Découvrir et démystifier Les 111 membres en règle arrêtés en 2009 ont tous été libérés. L’objectif de La Preuve est clair pour Mme Ouimet. Il s’agissait de «raconter ce qui n’avait pas fonctionné dans SharQc. C’est la plus grande opération policière de tous les temps au Canada contre un groupe criminalisé. Les Hells Angels font partie de l’histoire du Québec». «Avec cette série-là, on démocratise l’organisation et comment le système judiciaire fonctionne avec le crime organisé», affirme-t-elle.  La productrice qu’on voit s’exprimer à l’écran dans la série décrit l’opération comme un échec. «On explique dans la série comment, en prison, ils ont décortiqué et détruit la preuve», raconte Mme Ouimet.

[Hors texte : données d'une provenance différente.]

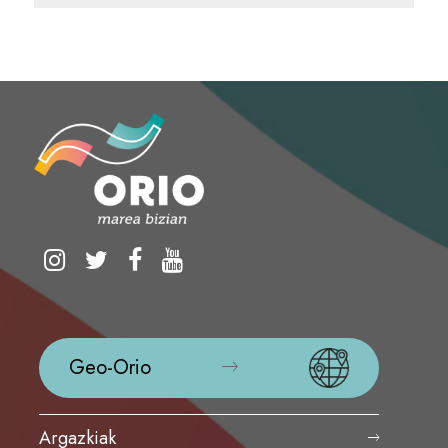
Geo-Orio
Argazkiak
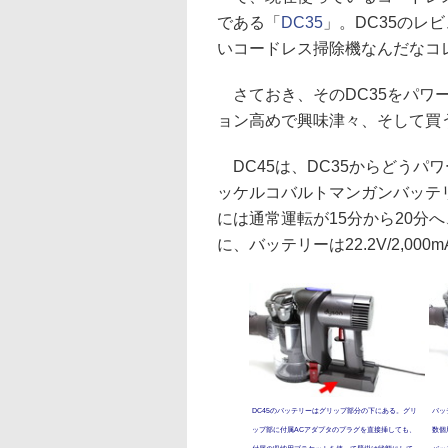
である「
DC35
」。DC35のレ
いコードレス掃除機なんだなコ
さておき、そのDC35をパワー
ョン高めで興味津々、そして買
DC45は、DC35からどうパ
ッケルコバルトマンガンバッテ
には通常運転が15分から20分
に、バッテリーは22.2V/2,00
DC45のバッテリーはグリップ部分の下にある。グリ
バッ
ップ部に付属ACアダプタのプラグを直接挿しても、
数個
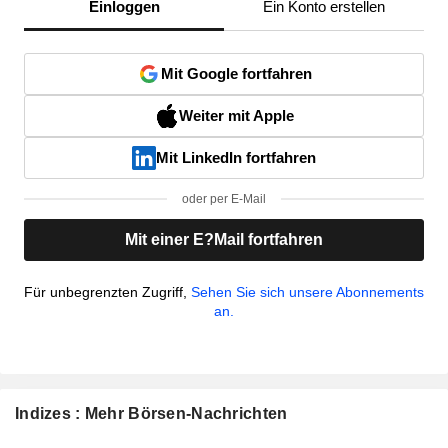
Einloggen
Ein Konto erstellen
Mit Google fortfahren
Weiter mit Apple
Mit LinkedIn fortfahren
oder per E-Mail
Mit einer E?Mail fortfahren
Für unbegrenzten Zugriff,
Sehen Sie sich unsere Abonnements
an.
Indizes : Mehr Börsen-Nachrichten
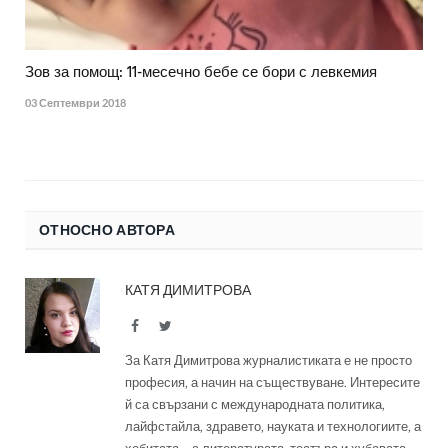
Зов за помощ: 11-месечно бебе се бори с левкемия
03 Септември 2018
ОТНОСНО АВТОРА
КАТЯ ДИМИТРОВА
Facebook
Twitter
За Катя Димитрова журналистиката е не просто
професия, а начин на съществуване. Интересите
й са свързани с международната политика,
лайфстайла, здравето, науката и технологиите, а
хобитата – с литературата, театъра и хубавата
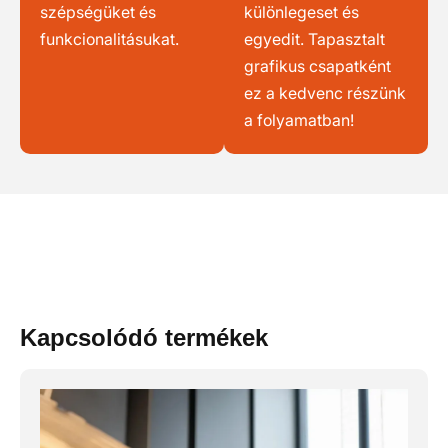
szépségüket és
különlegeset és
funkcionalitásukat.
egyedit. Tapasztalt
grafikus csapatként
ez a kedvenc részünk
a folyamatban!
Kapcsolódó termékek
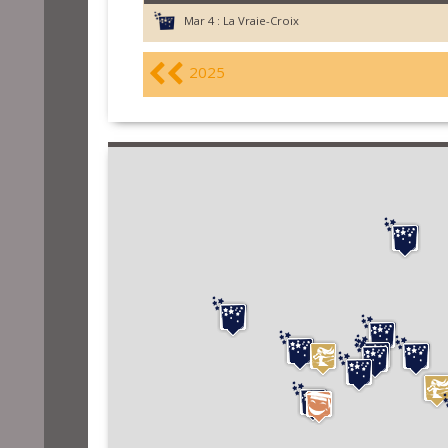
Mar 4 :
La Vraie-Croix
2025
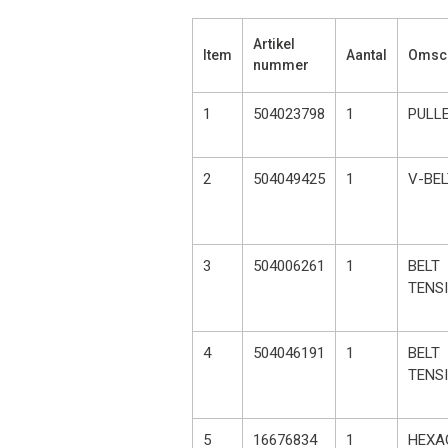
Artikel
Item
Aantal
Omsch
nummer
1
504023798
1
PULL
2
504049425
1
V-BEL
3
504006261
1
BELT
TENS
4
504046191
1
BELT
TENS
5
16676834
1
HEXA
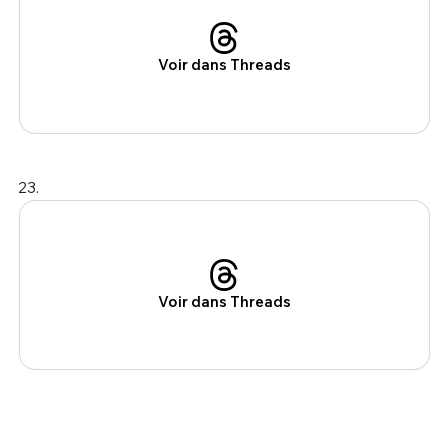
Voir dans Threads
23.
Voir dans Threads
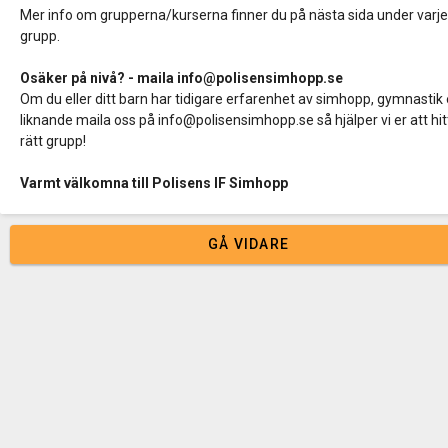
Mer info om grupperna/kurserna finner du på nästa sida under varj
grupp.
Osäker på nivå? - maila info@polisensimhopp.se
Om du eller ditt barn har tidigare erfarenhet av simhopp, gymnastik 
liknande maila oss på
info@polisensimhopp.se
så hjälper vi er att hi
rätt grupp!
Varmt välkomna till Polisens IF Simhopp
GÅ VIDARE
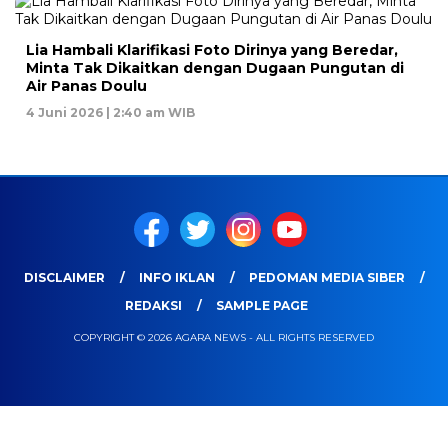
Lia Hambali Klarifikasi Foto Dirinya yang Beredar,
Minta Tak Dikaitkan dengan Dugaan Pungutan di
Air Panas Doulu
4 Juni 2026 | 2:40 am WIB
DISCLAIMER
INFO IKLAN
PEDOMAN MEDIA SIBER
REDAKSI
SAMPLE PAGE
COPYRIGHT © 2026 AGARA NEWS - ALL RIGHTS RESERVED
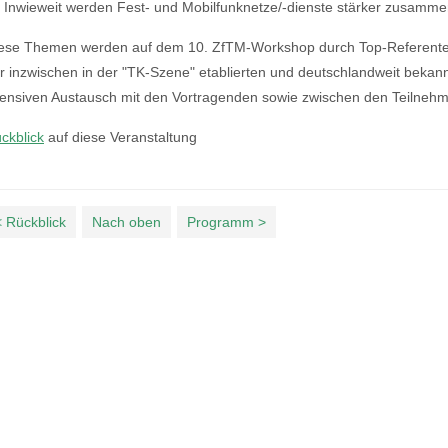
Inwieweit werden Fest- und Mobilfunknetze/-dienste stärker zusam
ese Themen werden auf dem 10. ZfTM-Workshop durch Top-Referente
r inzwischen in der "TK-Szene" etablierten und deutschlandweit bek
tensiven Austausch mit den Vortragenden sowie zwischen den Teilnehme
ckblick
auf diese Veranstaltung
< Rückblick
Nach oben
Programm >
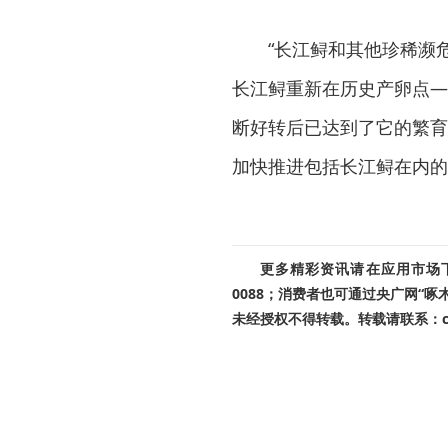
“长江鲟和其他珍稀濒
长江鲟重新在历史产卵点—
断好转后已达到了它的繁育
加快推进包括长江鲟在内的
更多精彩资讯请在应用市场下载
0088；消费者也可通过央广网“
未经授权不得转载。转载请联系：cnr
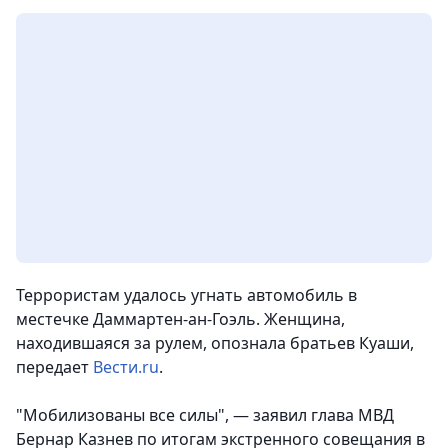
Террористам удалось угнать автомобиль в
местечке Даммартен-ан-Гоэль. Женщина,
находившаяся за рулем, опознала братьев Куаши,
передает
Вести.ru
.
"Мобилизованы все силы", — заявил глава МВД
Бернар Казнев по итогам экстренного совещания в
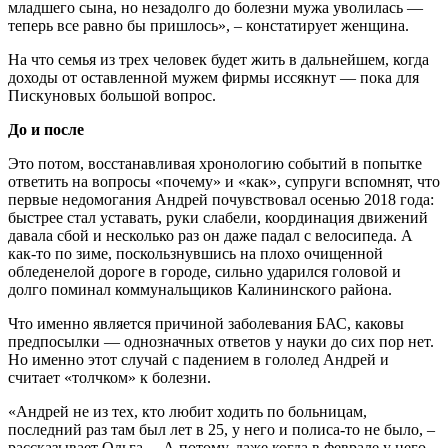
младшего сына, но незадолго до болезни мужа уволилась —
теперь все равно бы пришлось», – констатирует женщина.
На что семья из трех человек будет жить в дальнейшем, когда
доходы от оставленной мужем фирмы иссякнут — пока для
Пискуновых большой вопрос.
До и после
Это потом, восстанавливая хронологию событий в попытке
ответить на вопросы «почему» и «как», супруги вспомнят, что
первые недомогания Андрей почувствовал осенью 2018 года:
быстрее стал уставать, руки слабели, координация движений
давала сбой и несколько раз он даже падал с велосипеда. А
как-то по зиме, поскользнувшись на плохо очищенной
обледенелой дороге в городе, сильно ударился головой и
долго поминал коммунальщиков Калининского района.
Что именно является причиной заболевания БАС, каковы
предпосылки — однозначных ответов у науки до сих пор нет.
Но именно этот случай с падением в гололед Андрей и
считает «толчком» к болезни.
«Андрей не из тех, кто любит ходить по больницам,
последний раз там был лет в 25, у него и полиса-то не было, –
рассказывает Ольга. – А потому, даже когда в феврале у него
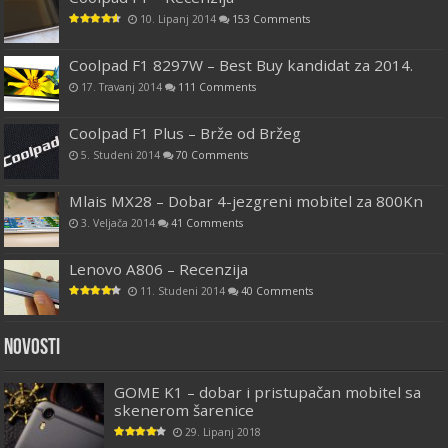
10. Lipanj 2014
153 Comments
Coolpad F1 8297W – Best Buy kandidat za 2014.
17. Travanj 2014
111 Comments
Coolpad F1 Plus – Brže od Bržeg
5. Studeni 2014
70 Comments
Mlais MX28 – Dobar 4-jezgreni mobitel za 800Kn
3. Veljača 2014
41 Comments
Lenovo A806 – Recenzija
11. Studeni 2014
40 Comments
Novosti
GOME K1 – dobar i pristupačan mobitel sa
skenerom šarenice
29. Lipanj 2018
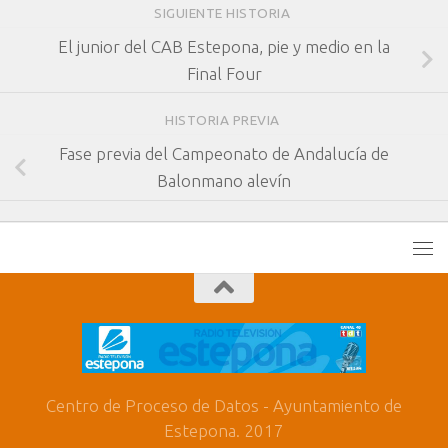
SIGUIENTE HISTORIA
El junior del CAB Estepona, pie y medio en la
Final Four
HISTORIA PREVIA
Fase previa del Campeonato de Andalucía de
Balonmano alevín
Centro de Proceso de Datos - Ayuntamiento de
Estepona. 2017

«Quand je me suis lancée là-dedans, je n’en revenais pas que tous ceux arrêtés soient dehors.» -Isabelle Ouimet, productrice de La Preuve
Quelle vérité? Devant tous les côtés de la médaille exposés, soit celui des policiers, de la Couronne, de la Défense et des Hells Angels, le défi était de se recentrer. «Chacun raconte sa vérité. Nous, on s’est équilibrés avec ce que la justice a cru», dit Isabelle Ouimet. Elle tenait mordicus à ce que tous les témoignages soient livrés sans filtre et qu’il n’y ait pas de censure. Les protagonistes avaient le droit de ne pas répondre à certaines questions, mais «ils étaient challengés, avec, par exemple, des questions à Éric Bouffard sur sa fille et l’étiquette qu’elle doit porter d’avoir un père motard». «Je pense que c’est ça aussi qui fait la force du documentaire», croit-elle. Quelques chiffres -La guerre des motards qui a sévi entre 1994 et 2002, a fait 160 morts et plus de 200 blessés au Québec; -En 2001, l’opération Printemps démantèle les Nomads, une escouade de guerre des Hells Angels menée par Maurice «Mom» Boucher, celle-ci inspirera l’Opération SharQ; -Le 15 avril 2009, à 6h du matin, 156 mandats d’arrestation sont émis contre 111 membres en règles des Hells Angels ainsi 45 de leurs collaborateurs; -Les Hells Angels sont notamment accusés de 22 meurtres commis pendant la guerre des motards.